## PASSAGE TO READ

The first step in the approach is to split a deep neural network model in a manner that maximizes the number of partitions. Figure 2 illustrates how the AlexNet architecture for image classification is split using a few images from the ImageNet dataset for inference. The deep neural network variants employed in this research are compatible with this splitting approach in which a flatten layer is always inserted after a two-dimensional adaptive pooling layer. The flatten layer is needed to support sub-model inferences without having to completely reshape the existing model layers. The number of submodels that could be split depends on the number of iterable layers. In the case of an AlexNet PyTorch model, the maximum number of submodels that could be extracted via splitting is 22.
Model splitting is guided by the maximum number of possible combinations that an adversary could encounter when using a brute-force attack. Table 1 shows the increase in complexity due to model splitting. Specifically, the number of combinations yielded by model splitting is the factorial of the number of models/submodels.

## STATED TASK
Continue the passage on deep neural network model splitting, starting after its final sentence.

Records from a data source
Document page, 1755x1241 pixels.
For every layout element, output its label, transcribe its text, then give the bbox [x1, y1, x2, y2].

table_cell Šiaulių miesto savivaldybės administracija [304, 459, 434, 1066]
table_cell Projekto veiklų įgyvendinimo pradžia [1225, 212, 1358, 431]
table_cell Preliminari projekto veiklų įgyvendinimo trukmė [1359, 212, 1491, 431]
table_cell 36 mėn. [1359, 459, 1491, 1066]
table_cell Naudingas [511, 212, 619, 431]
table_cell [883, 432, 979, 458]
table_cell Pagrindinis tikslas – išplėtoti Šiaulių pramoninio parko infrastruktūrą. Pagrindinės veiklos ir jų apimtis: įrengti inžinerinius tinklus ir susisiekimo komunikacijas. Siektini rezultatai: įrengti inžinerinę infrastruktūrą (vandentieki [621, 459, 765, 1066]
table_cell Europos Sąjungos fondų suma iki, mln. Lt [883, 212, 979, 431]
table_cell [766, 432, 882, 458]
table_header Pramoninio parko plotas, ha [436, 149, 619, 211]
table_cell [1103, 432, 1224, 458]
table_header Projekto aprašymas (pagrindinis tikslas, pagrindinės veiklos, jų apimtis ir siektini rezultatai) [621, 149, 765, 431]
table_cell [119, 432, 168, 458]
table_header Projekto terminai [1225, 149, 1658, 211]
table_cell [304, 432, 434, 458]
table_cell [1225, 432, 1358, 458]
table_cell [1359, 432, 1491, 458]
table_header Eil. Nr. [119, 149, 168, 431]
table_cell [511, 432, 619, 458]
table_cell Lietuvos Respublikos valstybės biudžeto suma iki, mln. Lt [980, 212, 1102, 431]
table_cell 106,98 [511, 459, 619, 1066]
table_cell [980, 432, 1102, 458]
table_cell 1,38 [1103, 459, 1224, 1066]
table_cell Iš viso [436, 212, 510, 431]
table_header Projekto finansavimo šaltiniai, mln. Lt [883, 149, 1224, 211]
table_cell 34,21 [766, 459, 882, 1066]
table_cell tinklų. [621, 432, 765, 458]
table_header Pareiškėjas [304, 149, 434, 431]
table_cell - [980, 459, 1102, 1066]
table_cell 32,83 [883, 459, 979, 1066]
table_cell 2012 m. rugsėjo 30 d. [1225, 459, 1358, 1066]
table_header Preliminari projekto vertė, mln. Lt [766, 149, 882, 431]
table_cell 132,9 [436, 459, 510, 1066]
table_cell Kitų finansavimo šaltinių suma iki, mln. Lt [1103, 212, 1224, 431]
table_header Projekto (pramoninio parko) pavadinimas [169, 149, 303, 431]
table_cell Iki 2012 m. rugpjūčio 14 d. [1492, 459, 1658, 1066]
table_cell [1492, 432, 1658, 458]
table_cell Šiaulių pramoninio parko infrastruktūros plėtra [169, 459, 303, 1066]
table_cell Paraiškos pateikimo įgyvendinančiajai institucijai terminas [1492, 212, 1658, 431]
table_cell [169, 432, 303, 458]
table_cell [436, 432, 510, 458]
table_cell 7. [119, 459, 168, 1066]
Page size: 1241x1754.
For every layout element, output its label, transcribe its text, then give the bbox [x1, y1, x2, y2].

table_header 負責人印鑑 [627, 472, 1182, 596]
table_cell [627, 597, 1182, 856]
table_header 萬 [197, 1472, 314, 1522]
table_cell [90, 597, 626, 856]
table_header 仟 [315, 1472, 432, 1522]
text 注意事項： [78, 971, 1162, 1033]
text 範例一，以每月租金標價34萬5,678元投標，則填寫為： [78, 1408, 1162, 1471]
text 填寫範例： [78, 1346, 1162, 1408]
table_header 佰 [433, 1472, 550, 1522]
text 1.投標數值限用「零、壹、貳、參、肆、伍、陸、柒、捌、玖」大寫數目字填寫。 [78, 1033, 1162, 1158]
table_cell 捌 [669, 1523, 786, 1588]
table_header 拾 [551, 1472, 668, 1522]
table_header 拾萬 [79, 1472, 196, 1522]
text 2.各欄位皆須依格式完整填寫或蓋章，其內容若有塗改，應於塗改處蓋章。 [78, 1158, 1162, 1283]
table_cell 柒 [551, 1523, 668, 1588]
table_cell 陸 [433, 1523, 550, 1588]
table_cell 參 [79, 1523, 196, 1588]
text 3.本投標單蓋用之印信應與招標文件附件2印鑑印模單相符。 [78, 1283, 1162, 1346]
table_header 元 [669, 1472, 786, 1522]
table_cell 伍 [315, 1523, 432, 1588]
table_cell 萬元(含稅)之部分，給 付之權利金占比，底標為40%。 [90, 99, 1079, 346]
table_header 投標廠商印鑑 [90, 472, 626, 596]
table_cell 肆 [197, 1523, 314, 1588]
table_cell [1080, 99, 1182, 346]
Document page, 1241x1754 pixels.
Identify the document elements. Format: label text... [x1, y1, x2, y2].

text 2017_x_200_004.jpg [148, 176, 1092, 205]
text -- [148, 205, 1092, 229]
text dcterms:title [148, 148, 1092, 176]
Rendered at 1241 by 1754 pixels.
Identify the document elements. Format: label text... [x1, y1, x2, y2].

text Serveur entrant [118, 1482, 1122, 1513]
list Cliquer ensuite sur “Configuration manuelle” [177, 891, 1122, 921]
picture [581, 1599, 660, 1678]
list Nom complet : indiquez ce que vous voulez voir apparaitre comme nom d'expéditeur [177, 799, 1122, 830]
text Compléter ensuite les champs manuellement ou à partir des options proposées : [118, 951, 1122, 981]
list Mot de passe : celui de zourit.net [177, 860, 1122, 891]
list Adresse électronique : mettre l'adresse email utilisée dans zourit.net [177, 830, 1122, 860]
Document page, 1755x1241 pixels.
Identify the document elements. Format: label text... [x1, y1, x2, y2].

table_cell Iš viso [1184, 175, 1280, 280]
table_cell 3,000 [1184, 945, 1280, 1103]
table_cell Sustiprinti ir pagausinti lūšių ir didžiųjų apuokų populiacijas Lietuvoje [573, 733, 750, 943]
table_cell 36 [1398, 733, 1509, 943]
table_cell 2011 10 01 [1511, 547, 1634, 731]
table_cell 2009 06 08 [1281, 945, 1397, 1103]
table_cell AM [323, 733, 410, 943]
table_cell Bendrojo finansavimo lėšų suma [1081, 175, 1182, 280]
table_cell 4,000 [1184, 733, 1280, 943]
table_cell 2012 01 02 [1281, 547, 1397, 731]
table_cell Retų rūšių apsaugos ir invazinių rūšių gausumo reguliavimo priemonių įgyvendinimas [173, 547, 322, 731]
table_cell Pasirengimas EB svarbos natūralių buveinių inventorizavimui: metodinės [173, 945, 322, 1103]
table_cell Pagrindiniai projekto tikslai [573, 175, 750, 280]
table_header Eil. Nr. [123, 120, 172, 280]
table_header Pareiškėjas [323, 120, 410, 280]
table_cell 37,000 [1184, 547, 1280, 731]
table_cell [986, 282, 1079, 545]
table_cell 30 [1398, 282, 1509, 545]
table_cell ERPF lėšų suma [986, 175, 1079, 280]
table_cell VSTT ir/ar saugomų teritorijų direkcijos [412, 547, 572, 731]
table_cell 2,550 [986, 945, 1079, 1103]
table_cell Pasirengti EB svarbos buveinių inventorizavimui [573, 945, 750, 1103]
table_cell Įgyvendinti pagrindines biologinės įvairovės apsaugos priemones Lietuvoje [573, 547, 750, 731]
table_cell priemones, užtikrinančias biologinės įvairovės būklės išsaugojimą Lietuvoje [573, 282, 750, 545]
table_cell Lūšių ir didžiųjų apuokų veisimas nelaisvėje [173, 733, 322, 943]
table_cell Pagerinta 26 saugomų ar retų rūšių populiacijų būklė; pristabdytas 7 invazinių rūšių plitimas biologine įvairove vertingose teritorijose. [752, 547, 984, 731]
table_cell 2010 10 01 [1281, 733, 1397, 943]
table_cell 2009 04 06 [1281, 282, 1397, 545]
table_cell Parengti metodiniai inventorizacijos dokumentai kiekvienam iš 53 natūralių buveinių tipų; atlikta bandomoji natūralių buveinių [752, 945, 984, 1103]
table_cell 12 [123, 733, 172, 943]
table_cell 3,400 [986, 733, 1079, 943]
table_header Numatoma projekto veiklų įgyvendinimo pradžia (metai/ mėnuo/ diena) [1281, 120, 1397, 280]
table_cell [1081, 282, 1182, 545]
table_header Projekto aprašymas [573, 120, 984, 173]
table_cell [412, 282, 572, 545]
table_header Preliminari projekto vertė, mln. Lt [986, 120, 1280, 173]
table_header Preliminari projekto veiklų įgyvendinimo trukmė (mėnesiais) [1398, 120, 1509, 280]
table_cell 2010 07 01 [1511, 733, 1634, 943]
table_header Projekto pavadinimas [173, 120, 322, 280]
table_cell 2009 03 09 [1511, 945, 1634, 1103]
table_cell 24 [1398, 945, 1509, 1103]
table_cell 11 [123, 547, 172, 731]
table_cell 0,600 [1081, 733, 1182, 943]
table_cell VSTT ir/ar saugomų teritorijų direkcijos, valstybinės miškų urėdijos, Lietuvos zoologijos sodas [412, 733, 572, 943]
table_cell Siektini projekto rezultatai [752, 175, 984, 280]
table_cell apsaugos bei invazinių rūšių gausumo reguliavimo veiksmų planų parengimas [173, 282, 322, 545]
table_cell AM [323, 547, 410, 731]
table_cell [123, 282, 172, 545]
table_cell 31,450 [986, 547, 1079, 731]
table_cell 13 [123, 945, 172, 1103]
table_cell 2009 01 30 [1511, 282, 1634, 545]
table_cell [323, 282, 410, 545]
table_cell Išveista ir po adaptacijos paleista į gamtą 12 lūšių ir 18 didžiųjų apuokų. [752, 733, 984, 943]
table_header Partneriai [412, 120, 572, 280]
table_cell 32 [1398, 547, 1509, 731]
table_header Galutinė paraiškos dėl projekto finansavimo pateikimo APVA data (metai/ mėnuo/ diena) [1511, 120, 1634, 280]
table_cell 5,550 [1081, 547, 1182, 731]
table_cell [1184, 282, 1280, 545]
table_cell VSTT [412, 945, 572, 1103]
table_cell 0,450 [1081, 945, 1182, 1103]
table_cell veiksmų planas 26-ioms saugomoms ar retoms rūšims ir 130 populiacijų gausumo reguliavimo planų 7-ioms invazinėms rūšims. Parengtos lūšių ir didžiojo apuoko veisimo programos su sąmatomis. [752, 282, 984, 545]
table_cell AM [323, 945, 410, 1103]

## EXPECTED ANSWER
Table 2 shows the total inference times required by various deep neural network models without model splitting and with model splitting to 12 submodels. The inference times provide insights into the optimal number of submodels to achieve the desired complexity.
Specifically, in the case of the AlexNet model, the time required for a single inference with one model in an Intel SGX enclave is 2.028153 s (Table 2). Splitting the model into 12 submodels does not affect the runtime, but it increases the total possible model reconstruction combinations to 479,001,600 (Table 1). An adversary running an inference on every possible combination to deduce the correct model would require 30.805 years assuming comparable computing resources (Table 2). Indeed, due to the exponential growth of the possible combinations caused by model splitting, it is advantageous to split a deep neural network model to the maximum number of submodels possible.
The next step is to encrypt each submodel with a unique AES secret key to prevent the adversary from inspecting the raw data. The AES encryption employed a 32-byte key with the cipher-block chaining (CBC) mode. The CBC mode enhances machine learning model security by having different ciphers for identical blocks. This is ideal for deep neural network models that comprise identical nodes in their hidden layers. An AlexNet model has 7 \(\times \) ReLu activation layers, 5 \(\times \) Conv2d layers, 3 \(\times \) MaxPool2d layers, 3 \(\times \) linear layers and 2 \(\times \) dropout layers. These interchangeable layers have to be encrypted with different ciphers to further protect the models from being successfully recovered. Fortunately, the overhead incurred when encrypting the submodels with individual AES secret keys is minimal.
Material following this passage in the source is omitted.